Perhaps Section 2 was merely overlooked due to Section 3 comprising the bulk of the bill and having a publicized background – which is unlikely – or perhaps cities are feigning ignorance in hopes customers remain unaware of Section 2’s ramifications. Either way, the lack of awareness and comprehension has resulted in municipalities across the state violating the law. Some of them have put arbitrary caps on the amount of DG they will permit. One example is the City of Burnet, which caps residential DG at 10 kilowatts and commercial DG at 20 kilowatts for seemingly no reason. Other municipally-owned utilities, such as the cities of Electra and Bellville, have no DG policy and show no indication of creating such a policy in the future. These municipalities, among many others, are in direct violation of SB 398 and are preventing their citizens from utilizing DG technology.
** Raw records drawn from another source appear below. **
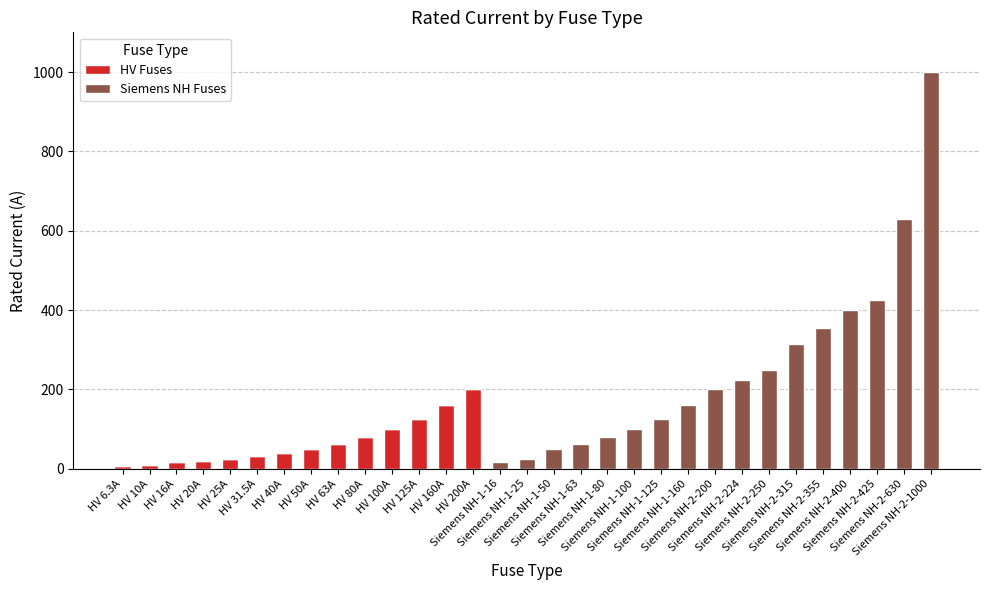

What are all the series names shown in the legend?

HV Fuses, Siemens NH Fuses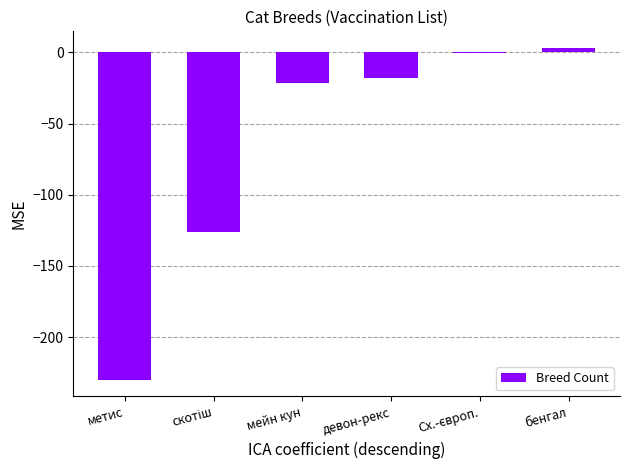

How many data points does each series have?

6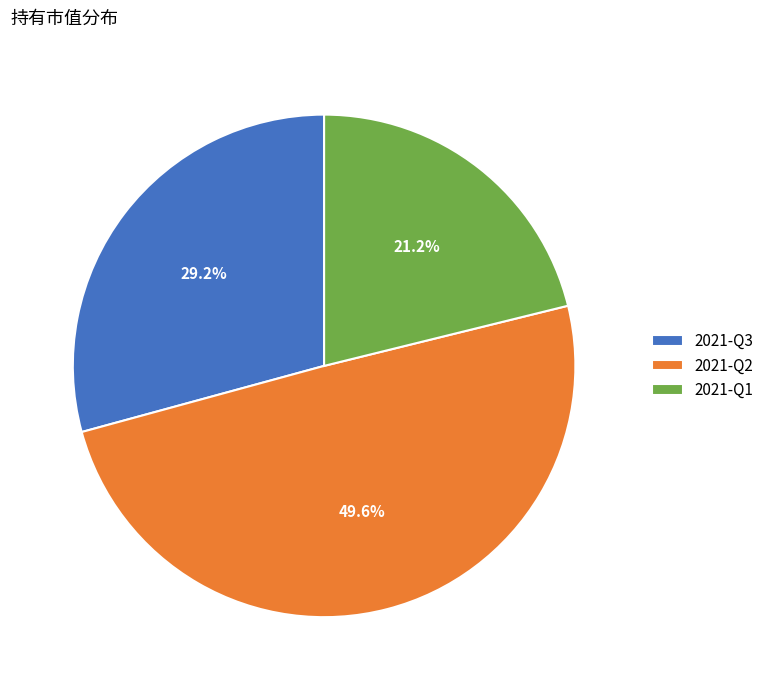

The 2021-Q1 slice represents 10% of the pie. True or false?

False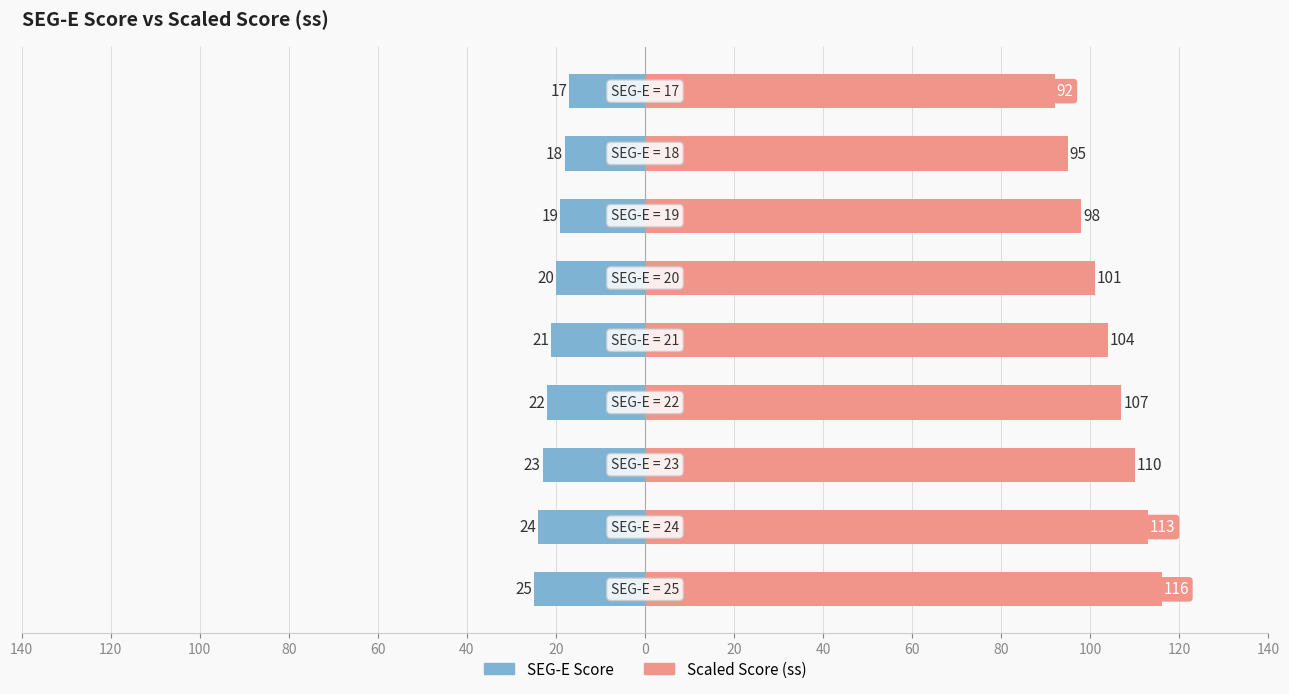

Which series has the largest total across all categories?

Scaled Score (ss)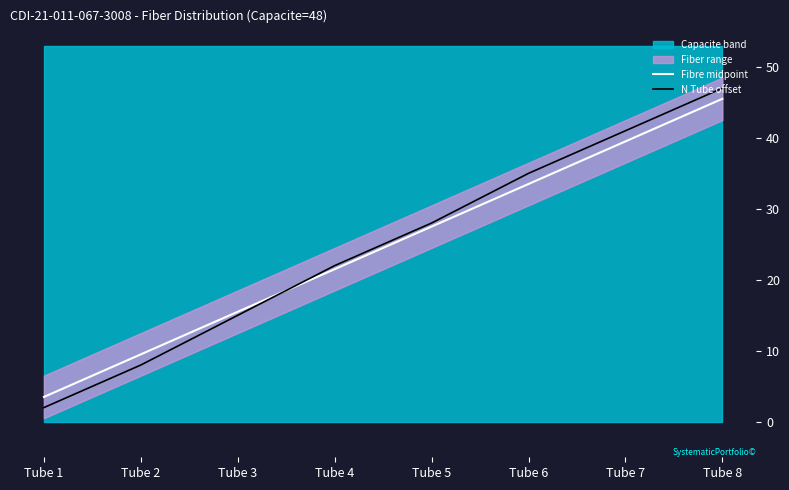

Rank the series at Tube 2 from highest to lowest value.

Fibre midpoint, N Tube offset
Section 2 implies these violators can and should be held accountable by the state. Such municipalities are ignoring state law to arbitrarily limit or outright ban DG simply because they think it is too much of a hassle to implement. The legislature is most likely aware of these violations because ERCOT is known within the industry for disliking public power, and viewing them as technologically backwards. Therefore, the legislature will almost certainly enforce Section 2 when solar energy becomes profitable enough they feel they need to address the issue, or in the event the federal government succeeds in transitioning more substantially to alternative energy.

Either way, municipalities should be reprimanded for violation of SB 398 and forced to institute DG interconnection policies. As the focus on solar energy in the state increases and the federal government tightens its stance on renewable energy, utilities’ time of reckoning approaches. They are likely to be required to implement DG policies in line with Public Utility Commission and ERCOT guidelines sooner rather than later, so it would be prudent for them to accept the inevitable. Ideally, municipally-owned utilities would give in and put acceptable DG policies in place before they are chastised by the legislature, but even the more obstinate utilities should be proactive and have a policy drafted for when the Senate comes knocking. This will give them time to actually think through the policy, consider its effects on the city, and troubleshoot any potential problems. Required DG policies for all municipalities are imminent, and violators would be wise to be prepared for it.